* O QUE FAZER:
Extraia, sem alterações, o trecho do texto sobre os desafios da ONU que começa em "E o caminho" e termina em "reforma da ONU.", inclusive.

* EXCERTO FORNECIDO:
================

Apesar de a Organização das Nações Unidas parecer estar a perder uma boa parte da sua influência a nível mundial, existe uma esperança de que, ao celebrar o seu 80º aniversário, uma nova era tenha início. Para 2025, a organização que foi criada logo a seguir ao final da II Guerra Mundial, elege cinco grandes desafios globais que, não sendo novos, vão assumindo cada vez mais perigosos contornos. Será desta que a cooperação multilateral começará a funcionar e a recolher frutos?
POR HELENA OLIVEIRA

Ao virarmos a página de 2024, o mundo vê-se a braços com um conjunto complexo de crises que exigem uma acção urgente.

E o caminho a percorrer para as tentar solucionar ou amenizar continua repleto de obstáculos complexos que colocarão à prova a cooperação global: fazer face às consequências das guerras em curso, enfrentar as mudanças de liderança nos EUA e noutras partes do mundo, reagir ao impacto imprevisível do aquecimento global, combater as desigualdades sistémicas e responder à necessidade de reforma da ONU.

================

* REGISTOS DE DADOS:
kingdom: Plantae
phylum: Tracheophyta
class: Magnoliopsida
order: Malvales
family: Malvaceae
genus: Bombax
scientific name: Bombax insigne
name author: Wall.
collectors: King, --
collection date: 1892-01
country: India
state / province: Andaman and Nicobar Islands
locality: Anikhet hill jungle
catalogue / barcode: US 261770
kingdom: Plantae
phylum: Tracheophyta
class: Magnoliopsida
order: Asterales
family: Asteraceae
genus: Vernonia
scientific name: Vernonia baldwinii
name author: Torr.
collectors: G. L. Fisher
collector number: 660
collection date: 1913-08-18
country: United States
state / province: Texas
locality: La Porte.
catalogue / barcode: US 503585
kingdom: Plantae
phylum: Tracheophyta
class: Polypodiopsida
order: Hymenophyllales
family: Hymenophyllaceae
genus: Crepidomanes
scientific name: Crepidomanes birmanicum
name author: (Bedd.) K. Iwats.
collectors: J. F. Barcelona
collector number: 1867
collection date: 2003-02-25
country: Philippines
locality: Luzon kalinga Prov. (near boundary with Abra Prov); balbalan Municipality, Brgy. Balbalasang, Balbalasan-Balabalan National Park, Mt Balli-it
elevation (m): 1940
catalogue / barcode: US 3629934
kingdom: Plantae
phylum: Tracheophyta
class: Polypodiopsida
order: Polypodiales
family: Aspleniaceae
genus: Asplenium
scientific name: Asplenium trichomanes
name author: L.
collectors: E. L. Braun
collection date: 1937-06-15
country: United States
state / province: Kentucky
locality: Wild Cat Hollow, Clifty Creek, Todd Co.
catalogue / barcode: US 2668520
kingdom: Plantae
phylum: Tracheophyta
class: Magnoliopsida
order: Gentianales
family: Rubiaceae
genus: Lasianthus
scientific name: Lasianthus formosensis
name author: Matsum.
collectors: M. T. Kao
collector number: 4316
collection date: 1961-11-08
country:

================

* RESPOSTA:
E o caminho a percorrer para as tentar solucionar ou amenizar continua repleto de obstáculos complexos que colocarão à prova a cooperação global: fazer face às consequências das guerras em curso, enfrentar as mudanças de liderança nos EUA e noutras partes do mundo, reagir ao impacto imprevisível do aquecimento global, combater as desigualdades sistémicas e responder à necessidade de reforma da ONU.